AbbeyRoadCrossing · 10/05/2015 20:16

honeyroar I'm quite a practically minded person too and I couldn't work out what they were actually for vs the expense. I was told to hold my flowers - I just put the flowers on the table when I signed the register. Much simpler and cheaper, everyone happy, more wine money!

When did you make the pact OP? If it's when you were kids I don't expect they'd expect you to honour it. Choosing half the group is awkward though, I'd go all 5 or 0.

LondonLady29 · 10/05/2015 20:29

Yes one of the ones who I was bridesmaid for is the one who I'm not very close to. The pact was never an official thing just always conversations of "We'll be bridesmaids for each other". It's one of those friendship groups where with the first one I'm not close to, let's call her A, we are only linked now by mutual friends. We never text or call or do anything just us two she's just someone else in the group. The next girl, let's refer to her as K, is someone who I have had a much closer friendship with over the years. When I got with my DP she took a big dislike to him for no real reason and bad mouthed him to everyone in the group. She told me she didn't think we'd last. So I find it weird thinking I could have her as a bridesmaid knowing she actively likes my DP and he knows if all and thinks she's awful but would be prepared to go along with my decision. I also think a gaggle of adult bridesmaids is a bit much. I just don't know whether it's best to suck it up for the sake of peace and friendship long term or speak up and cause ructions in the group. FWIW the last one in our group to get married cursed K and her behaviour on numerous occasions, she's known for being difficult and rude but for her own reasons as mentioned above people try and be a bit lenient.

OP posts:
Idefix · 10/05/2015 20:48

It's really tough, but I guess it really will just boil down what you feel you can cope with.

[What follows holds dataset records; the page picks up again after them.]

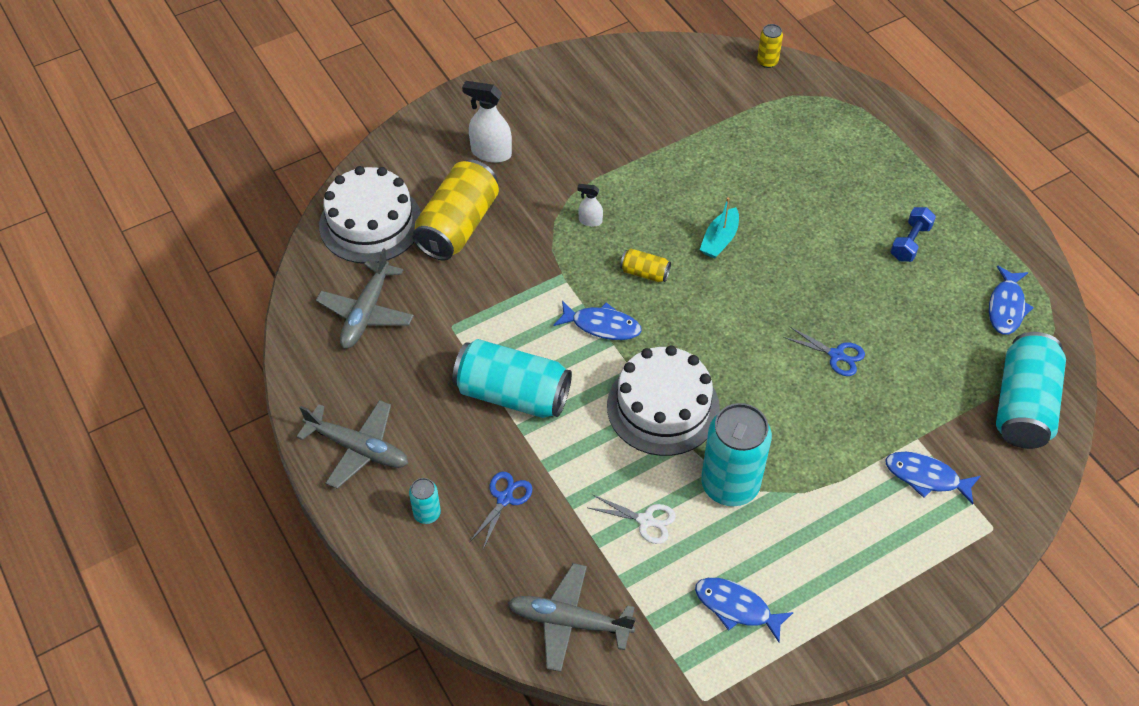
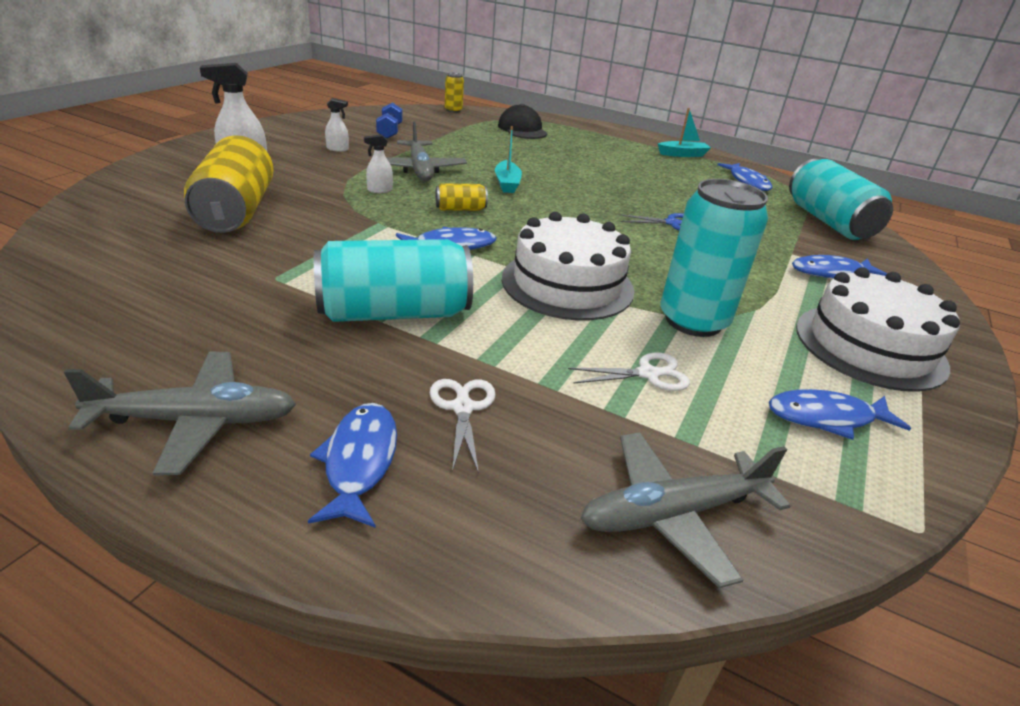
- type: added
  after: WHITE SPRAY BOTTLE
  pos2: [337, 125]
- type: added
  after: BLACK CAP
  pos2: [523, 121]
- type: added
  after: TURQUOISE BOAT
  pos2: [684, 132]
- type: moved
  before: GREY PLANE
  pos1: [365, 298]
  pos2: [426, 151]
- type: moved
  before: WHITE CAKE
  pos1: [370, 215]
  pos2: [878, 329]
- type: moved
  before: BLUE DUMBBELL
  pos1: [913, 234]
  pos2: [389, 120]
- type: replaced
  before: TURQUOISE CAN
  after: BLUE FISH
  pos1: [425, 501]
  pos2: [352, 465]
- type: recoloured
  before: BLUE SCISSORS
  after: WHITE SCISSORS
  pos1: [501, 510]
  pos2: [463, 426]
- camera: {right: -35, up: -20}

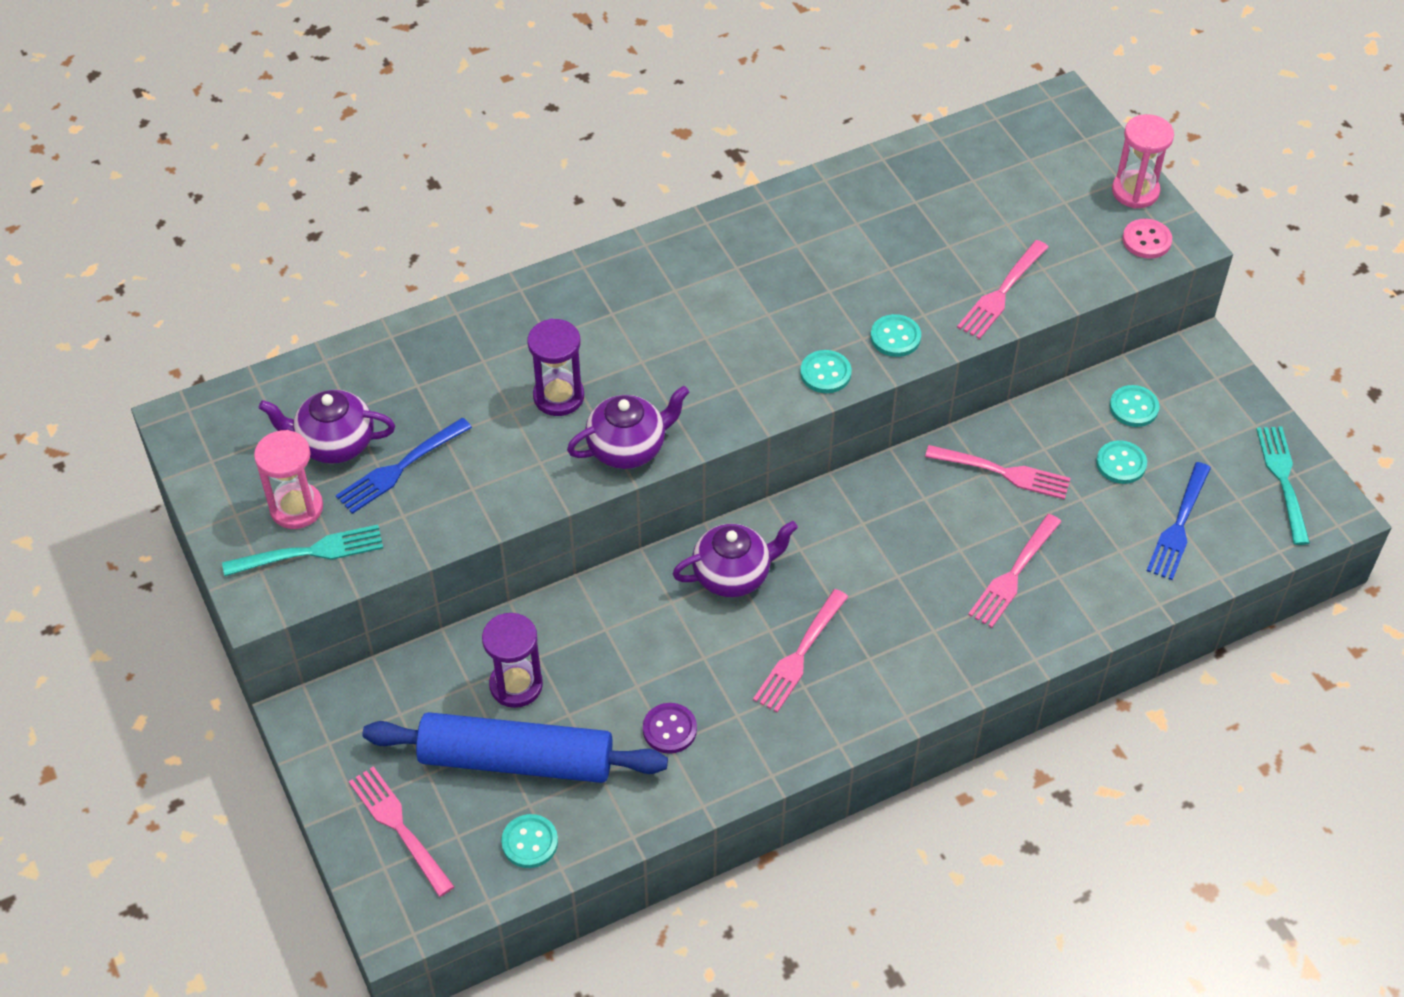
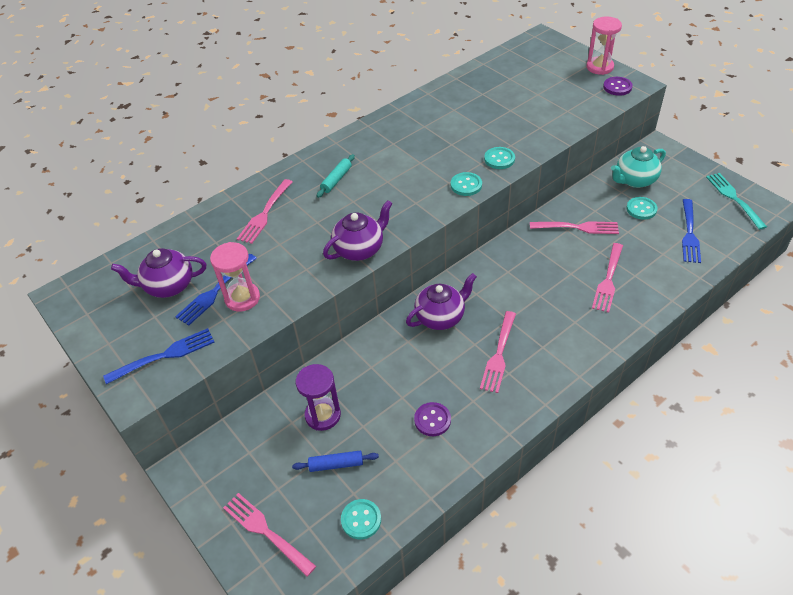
- type: removed
  before: PURPLE HOURGLASS
  pos1: [555, 367]
- type: added
  after: TURQUOISE ROLLING PIN
  pos2: [336, 176]
- type: moved
  before: PINK HOURGLASS
  pos1: [288, 479]
  pos2: [235, 277]
- type: moved
  before: PINK FORK
  pos1: [1002, 289]
  pos2: [264, 211]
- type: replaced
  before: TURQUOISE BUTTON
  after: TURQUOISE TEAPOT
  pos1: [1135, 406]
  pos2: [638, 167]
- type: recoloured
  before: TURQUOISE FORK
  after: BLUE FORK
  pos1: [302, 550]
  pos2: [159, 356]
- type: recoloured
  before: PINK BUTTON
  after: PURPLE BUTTON
  pos1: [1147, 239]
  pos2: [618, 86]
- type: resized
  before: BLUE ROLLING PIN
  pos1: [515, 747]
  pos2: [335, 461]
  scale: 0.41
- camera: {right: -10, up: -5}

Biscuitsneeded · 10/05/2015 21:15

I would tell a white lie and tell them all that you are really looking forward to having them at your wedding, but you have had a good look at finances and you can only afford one bridesmaid, and as you couldn't POSSIBLY choose between them you feel it wouldn't be fair to have any of them. Then pick one very good friend you know from elsewhere (university/college/job?) who you are sure is a friend for life to be your one bridesmaid, but give each friend in the group a special role/job/honour for the day. If their feelings are hurt and they are childish enough to be sniffy about it then I'm not sure they are such good friends anyway. It seems like a big deal now but if they are true friends they'll still be in your life in 20 years' time and no-one will care who was bridesmaid for whom.

CrapBag · 10/05/2015 22:08

I would have your 3 real friends, because the other 2 aren't are they. You can always tell them that you won't have someone who openly dislikes and badmouths your DF and the other that you are only having close friends due to finances. If they get the hump does it really matter? They aren't real friends.

SweetAndFullOfGrace · 10/05/2015 22:12

Don't have bridesmaids? I didn't, just a couple of my close friends helping out while I was getting ready but no matching dresses or official positions. Much less stress.